#### [Exercise]
Copy out, unchanged, the lines in the entries below from the line containing "### Scalability Requirements" through the line containing "- **Auto-scaling:** Dynamic", including both of those lines.

------------------------------

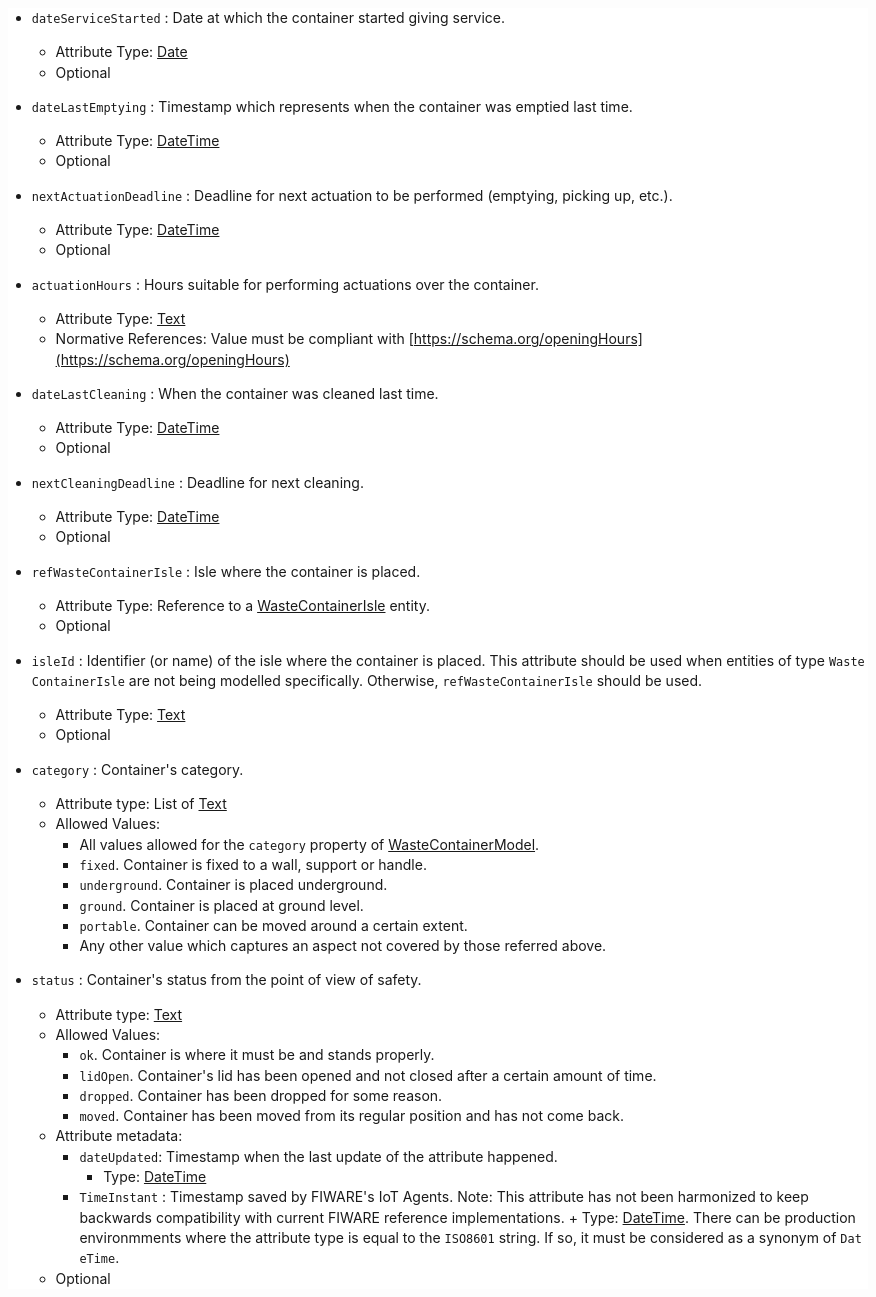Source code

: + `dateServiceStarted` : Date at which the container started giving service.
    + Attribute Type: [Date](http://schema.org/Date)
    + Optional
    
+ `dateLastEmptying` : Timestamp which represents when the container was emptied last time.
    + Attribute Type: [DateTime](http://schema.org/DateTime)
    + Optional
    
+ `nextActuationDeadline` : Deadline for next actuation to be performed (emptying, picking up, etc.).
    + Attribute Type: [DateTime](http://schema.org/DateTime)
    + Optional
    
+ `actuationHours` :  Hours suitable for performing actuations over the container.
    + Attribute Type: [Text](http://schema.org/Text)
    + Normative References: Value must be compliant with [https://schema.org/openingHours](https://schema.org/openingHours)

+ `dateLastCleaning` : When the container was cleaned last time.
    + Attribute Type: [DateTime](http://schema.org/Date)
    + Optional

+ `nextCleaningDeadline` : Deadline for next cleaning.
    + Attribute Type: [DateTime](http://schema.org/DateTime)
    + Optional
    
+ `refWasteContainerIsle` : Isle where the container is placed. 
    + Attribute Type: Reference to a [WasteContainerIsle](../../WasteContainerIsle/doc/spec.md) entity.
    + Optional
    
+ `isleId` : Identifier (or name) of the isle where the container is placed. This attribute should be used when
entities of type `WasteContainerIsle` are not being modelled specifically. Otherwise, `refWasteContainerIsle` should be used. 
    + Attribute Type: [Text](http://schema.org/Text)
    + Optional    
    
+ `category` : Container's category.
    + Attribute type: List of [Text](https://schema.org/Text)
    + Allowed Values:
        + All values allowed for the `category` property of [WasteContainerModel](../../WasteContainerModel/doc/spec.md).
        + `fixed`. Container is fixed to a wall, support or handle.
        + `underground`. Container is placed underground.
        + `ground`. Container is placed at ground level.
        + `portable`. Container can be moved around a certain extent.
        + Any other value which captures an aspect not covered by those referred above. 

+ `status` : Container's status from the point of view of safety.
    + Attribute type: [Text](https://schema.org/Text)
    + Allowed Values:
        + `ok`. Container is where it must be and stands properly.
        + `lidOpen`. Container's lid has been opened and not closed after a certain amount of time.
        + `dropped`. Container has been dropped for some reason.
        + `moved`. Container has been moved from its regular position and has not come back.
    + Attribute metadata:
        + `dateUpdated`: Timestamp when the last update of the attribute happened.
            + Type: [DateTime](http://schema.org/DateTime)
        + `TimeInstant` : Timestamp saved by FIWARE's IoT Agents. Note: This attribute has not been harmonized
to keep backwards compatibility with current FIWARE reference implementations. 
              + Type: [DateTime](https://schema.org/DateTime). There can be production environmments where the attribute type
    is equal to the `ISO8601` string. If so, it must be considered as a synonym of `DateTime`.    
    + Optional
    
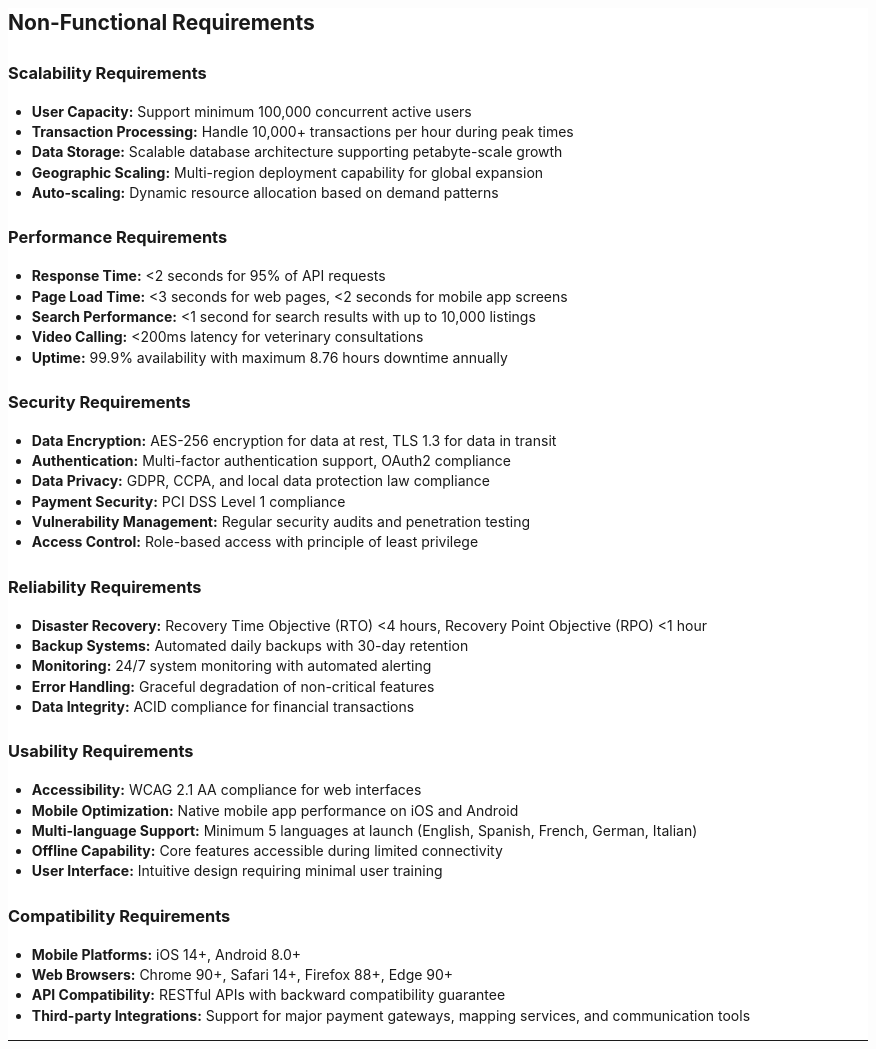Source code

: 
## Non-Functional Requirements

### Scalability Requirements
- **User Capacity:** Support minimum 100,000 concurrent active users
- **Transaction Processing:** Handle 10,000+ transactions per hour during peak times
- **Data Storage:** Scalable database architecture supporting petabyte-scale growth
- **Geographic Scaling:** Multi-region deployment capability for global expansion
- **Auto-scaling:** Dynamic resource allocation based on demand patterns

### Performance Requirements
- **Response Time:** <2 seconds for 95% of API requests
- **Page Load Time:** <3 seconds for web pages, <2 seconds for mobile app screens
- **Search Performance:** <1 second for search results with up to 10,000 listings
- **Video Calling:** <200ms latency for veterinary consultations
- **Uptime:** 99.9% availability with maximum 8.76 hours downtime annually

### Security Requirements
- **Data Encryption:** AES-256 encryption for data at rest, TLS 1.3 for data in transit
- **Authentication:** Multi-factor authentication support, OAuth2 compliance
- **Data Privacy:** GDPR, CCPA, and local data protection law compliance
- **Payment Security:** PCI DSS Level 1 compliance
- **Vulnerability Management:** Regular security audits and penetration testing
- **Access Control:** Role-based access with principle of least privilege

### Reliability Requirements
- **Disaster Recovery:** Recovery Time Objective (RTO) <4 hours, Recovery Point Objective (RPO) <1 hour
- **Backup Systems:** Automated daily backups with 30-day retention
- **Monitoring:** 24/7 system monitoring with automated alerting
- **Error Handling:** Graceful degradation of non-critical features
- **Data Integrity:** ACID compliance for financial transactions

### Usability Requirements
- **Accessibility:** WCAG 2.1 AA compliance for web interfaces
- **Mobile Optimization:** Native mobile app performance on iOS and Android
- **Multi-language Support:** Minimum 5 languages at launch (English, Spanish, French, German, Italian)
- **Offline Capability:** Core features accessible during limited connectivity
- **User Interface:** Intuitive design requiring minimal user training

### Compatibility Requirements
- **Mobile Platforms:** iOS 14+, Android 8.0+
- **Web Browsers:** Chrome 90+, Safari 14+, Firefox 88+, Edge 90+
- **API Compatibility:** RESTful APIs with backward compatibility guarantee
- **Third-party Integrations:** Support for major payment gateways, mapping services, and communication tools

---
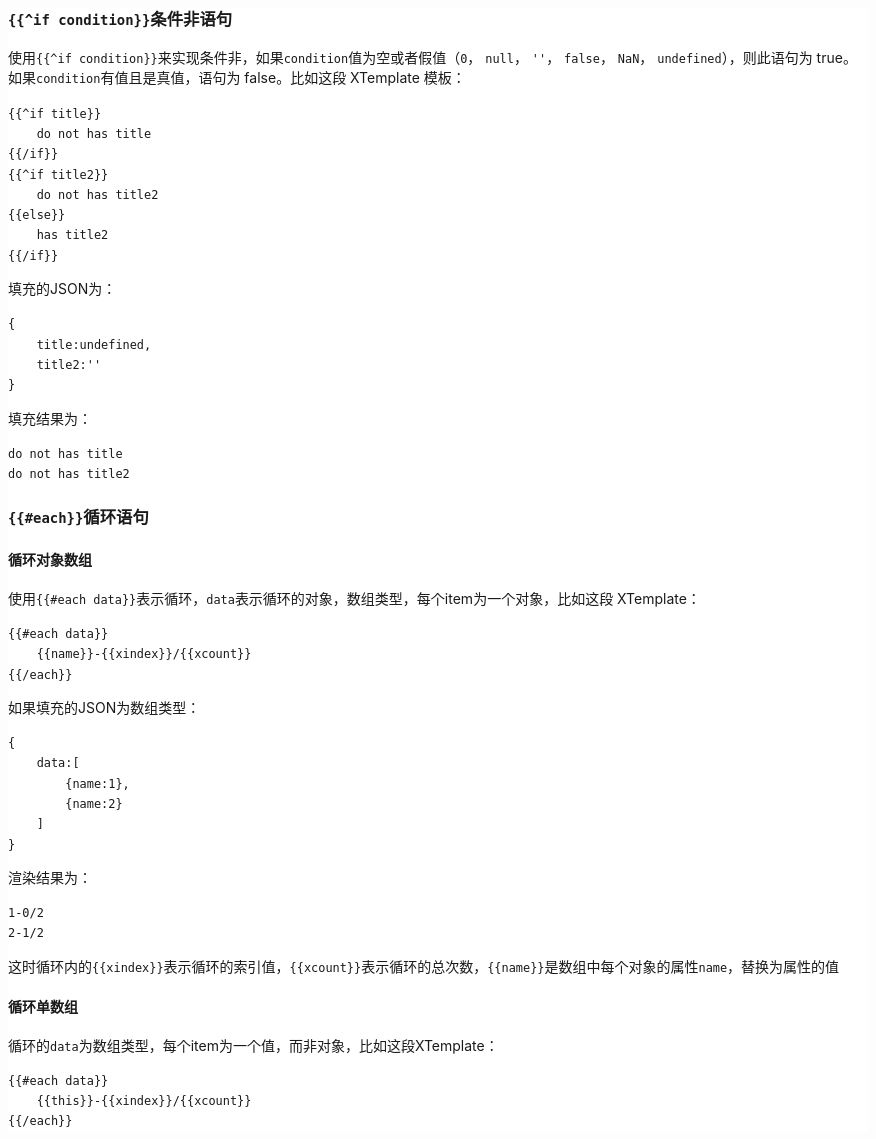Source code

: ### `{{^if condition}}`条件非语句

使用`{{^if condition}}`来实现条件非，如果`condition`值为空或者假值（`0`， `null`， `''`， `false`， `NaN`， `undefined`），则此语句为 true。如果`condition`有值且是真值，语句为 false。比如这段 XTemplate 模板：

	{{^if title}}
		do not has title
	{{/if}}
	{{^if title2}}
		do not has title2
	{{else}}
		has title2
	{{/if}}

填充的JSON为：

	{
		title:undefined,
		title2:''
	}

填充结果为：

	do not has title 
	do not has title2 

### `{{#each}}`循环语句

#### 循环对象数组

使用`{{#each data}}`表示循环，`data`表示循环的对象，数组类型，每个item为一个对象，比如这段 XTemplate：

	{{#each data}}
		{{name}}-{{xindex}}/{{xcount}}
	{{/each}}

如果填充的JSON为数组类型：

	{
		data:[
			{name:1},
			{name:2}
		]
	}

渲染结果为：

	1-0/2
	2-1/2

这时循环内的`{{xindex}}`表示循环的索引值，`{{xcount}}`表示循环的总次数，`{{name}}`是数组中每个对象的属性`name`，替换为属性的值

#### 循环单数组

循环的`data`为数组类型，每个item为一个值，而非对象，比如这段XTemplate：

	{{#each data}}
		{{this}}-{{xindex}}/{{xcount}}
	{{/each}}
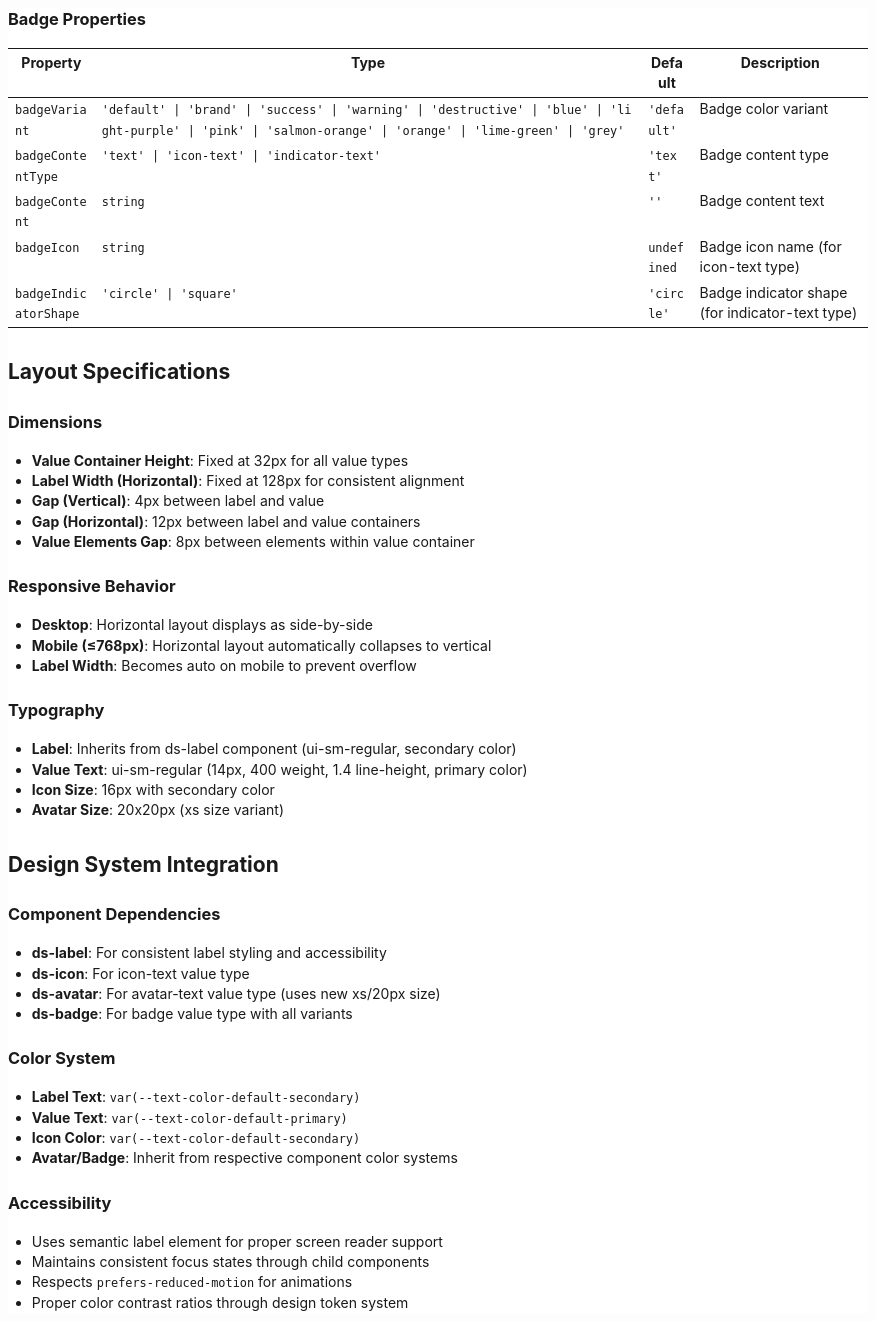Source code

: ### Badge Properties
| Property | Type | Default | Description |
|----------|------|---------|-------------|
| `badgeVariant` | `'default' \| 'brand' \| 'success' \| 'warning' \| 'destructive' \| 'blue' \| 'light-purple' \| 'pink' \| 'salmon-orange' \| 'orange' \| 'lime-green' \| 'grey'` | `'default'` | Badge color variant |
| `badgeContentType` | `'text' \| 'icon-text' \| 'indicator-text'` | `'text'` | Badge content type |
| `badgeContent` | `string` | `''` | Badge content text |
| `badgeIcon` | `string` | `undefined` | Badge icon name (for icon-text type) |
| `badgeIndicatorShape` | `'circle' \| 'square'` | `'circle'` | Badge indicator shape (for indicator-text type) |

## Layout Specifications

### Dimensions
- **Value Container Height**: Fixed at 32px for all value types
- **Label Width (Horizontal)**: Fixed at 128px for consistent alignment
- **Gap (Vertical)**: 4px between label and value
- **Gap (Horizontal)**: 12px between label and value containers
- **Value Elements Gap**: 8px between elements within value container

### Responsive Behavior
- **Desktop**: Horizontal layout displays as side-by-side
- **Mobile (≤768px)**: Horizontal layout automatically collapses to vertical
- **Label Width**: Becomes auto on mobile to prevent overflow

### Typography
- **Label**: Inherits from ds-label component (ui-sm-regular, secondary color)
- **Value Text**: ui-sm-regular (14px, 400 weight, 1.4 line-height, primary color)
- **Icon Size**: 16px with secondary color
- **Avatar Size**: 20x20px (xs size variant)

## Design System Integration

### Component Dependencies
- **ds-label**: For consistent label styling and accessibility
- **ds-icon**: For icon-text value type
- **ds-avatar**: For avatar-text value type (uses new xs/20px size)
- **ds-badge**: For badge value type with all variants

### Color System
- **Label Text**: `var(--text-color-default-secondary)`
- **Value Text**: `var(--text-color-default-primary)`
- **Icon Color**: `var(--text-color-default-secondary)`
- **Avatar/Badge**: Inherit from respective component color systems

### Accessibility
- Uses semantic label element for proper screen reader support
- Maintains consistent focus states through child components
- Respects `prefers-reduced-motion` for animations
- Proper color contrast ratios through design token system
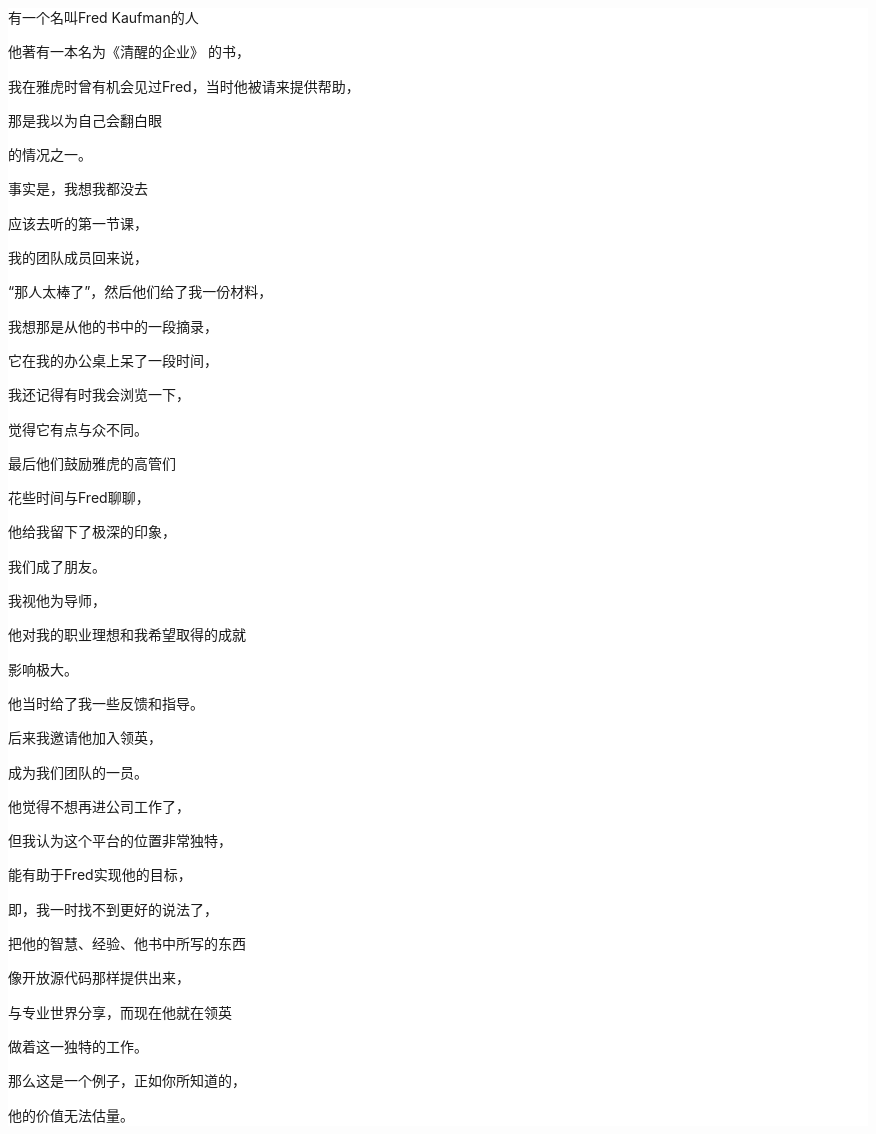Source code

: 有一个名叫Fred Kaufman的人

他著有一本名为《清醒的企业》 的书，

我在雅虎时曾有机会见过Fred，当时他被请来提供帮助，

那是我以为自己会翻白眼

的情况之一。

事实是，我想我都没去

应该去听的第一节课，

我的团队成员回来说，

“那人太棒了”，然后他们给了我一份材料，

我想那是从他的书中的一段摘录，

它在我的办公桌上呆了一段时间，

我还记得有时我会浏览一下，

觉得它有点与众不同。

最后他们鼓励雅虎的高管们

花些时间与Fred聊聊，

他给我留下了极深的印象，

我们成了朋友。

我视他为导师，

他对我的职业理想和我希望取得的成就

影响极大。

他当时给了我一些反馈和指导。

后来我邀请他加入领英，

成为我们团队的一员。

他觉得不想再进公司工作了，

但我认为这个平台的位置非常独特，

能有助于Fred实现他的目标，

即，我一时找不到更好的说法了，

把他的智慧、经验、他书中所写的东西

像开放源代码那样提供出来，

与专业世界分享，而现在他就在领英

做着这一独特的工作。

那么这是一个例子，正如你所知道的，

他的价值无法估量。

------------------------------

#### [Final answer]
### Scalability Requirements
- **User Capacity:** Support minimum 100,000 concurrent active users
- **Transaction Processing:** Handle 10,000+ transactions per hour during peak times
- **Data Storage:** Scalable database architecture supporting petabyte-scale growth
- **Geographic Scaling:** Multi-region deployment capability for global expansion
- **Auto-scaling:** Dynamic resource allocation based on demand patterns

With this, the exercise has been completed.